Si des conclusions ont effectivement été notifiées entre les parties au nom de la SARL [10] inscrite au RCS sous le numéro [N° SIREN/SIRET 5], en qualité d'intimé, il est également mentionné dans la partie discussion de ces conclusions : 'A titre principal, sur l'absence de faute de la SA [10]' ce qui ne permet pas de retenir une intervention volontaire de la SARL [10] aux lieu et place de la SA [10] en qualité d'employeur.
Il est également précisé que les arrêts invoqués par M. [I] ne sont pas transposables au présent litige.

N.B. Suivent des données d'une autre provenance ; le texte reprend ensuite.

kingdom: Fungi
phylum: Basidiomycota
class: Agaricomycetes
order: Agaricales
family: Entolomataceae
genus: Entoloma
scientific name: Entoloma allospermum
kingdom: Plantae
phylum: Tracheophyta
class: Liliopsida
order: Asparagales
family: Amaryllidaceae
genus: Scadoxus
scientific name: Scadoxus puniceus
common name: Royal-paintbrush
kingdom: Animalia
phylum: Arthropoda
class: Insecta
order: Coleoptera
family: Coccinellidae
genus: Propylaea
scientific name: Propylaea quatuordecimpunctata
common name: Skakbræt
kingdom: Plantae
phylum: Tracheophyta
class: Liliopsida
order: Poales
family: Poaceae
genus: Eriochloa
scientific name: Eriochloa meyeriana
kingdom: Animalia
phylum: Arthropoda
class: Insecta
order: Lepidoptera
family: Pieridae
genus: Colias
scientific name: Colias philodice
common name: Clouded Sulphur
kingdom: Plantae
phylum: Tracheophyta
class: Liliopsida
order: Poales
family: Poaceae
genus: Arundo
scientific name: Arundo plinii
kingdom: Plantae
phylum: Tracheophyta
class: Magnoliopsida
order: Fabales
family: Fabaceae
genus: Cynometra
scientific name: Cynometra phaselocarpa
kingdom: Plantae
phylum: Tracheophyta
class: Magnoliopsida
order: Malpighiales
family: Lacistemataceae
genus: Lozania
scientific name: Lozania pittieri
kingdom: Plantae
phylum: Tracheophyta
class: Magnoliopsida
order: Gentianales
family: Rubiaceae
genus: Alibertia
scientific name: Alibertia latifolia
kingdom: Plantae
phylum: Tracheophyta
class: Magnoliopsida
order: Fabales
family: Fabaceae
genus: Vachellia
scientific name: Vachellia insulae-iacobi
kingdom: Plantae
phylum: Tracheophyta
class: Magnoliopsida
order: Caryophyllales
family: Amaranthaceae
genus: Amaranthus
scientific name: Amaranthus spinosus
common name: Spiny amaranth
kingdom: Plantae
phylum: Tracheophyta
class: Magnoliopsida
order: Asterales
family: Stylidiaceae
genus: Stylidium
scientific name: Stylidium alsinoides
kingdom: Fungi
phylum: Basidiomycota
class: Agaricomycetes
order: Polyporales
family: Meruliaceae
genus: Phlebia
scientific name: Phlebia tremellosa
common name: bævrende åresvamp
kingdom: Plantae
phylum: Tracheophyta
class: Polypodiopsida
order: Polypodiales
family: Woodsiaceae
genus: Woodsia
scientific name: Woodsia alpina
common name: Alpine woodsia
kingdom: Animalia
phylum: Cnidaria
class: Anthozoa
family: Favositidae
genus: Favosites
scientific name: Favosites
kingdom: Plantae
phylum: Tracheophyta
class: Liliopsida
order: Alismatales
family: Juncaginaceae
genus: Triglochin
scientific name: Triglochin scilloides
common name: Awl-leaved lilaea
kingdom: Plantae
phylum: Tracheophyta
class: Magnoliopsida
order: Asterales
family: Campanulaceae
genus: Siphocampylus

En effet, dans tous ces litiges, l'erreur de désignation de la partie dans les actes de procédure n'était pas de nature à entraîner le moindre doute puisqu'aucune entité juridique distincte et autonome n'était identifiable du fait de cette erreur alors qu'en l'espèce, l'erreur de désignation commise par M. [I] dès sa requête introductive d'instance a créé un doute légitime quant à la partie qu'elle souhaitait attraire en justice puisque la SARL [10] est une entité juridique distincte de la SA (Groupe) [10].
M. [I] ne justifie donc d'aucune erreur de nature à permettre d'écarter la fin de non-recevoir tirée du défaut de qualité à défendre de la SA [13] sur le fondement des articles 122 et 125 du code de procédure civile, alors que la SARL [10] ne peut être considérée comme partie intervenante.
Enfin, les conditions de l'article 555 du code de procédure civile ne sont pas réunies pour qu'une intervention forcée de l'employeur de M. [I], à ce stade de l'instance, vienne régulariser la procédure introduite par le salarié contre une personne n'ayant pas la qualité d'employeur.
Il y a donc lieu de déclarer irrecevable l'action engagée par M. [I] aux fins de reconnaissance de la faute inexcusable de son employeur, ce dernier n'étant pas dans la cause.
Le jugement étant infirmé, M. [I] est condamné à supporter tous les dépens. Il n'est pas en revanche inéquitable de ne pas faire application des dispositions de l'article 700 du code de procédure civile, chacune des parties conservant la charge de ses propres frais irrépétibles.
PAR CES MOTIFS
Infirme le jugement rendu le 14 janvier 2020 par le pôle social du tribunal judiciaire de La Roche-Sur-Yon,
Déclare irrecevable l'action engagée par M. [J] [I] à l'encontre de la SA [10] immatriculée au RCS d'Orléans sous le numéro [N° SIREN/SIRET 3] en reconnaissance de la faute inexcusable,
Déboute les parties de leurs demandes au titre de l'article 700 du code de procédure civile,
Condamne M. [J] [I] aux dépens d'appel et de première instance.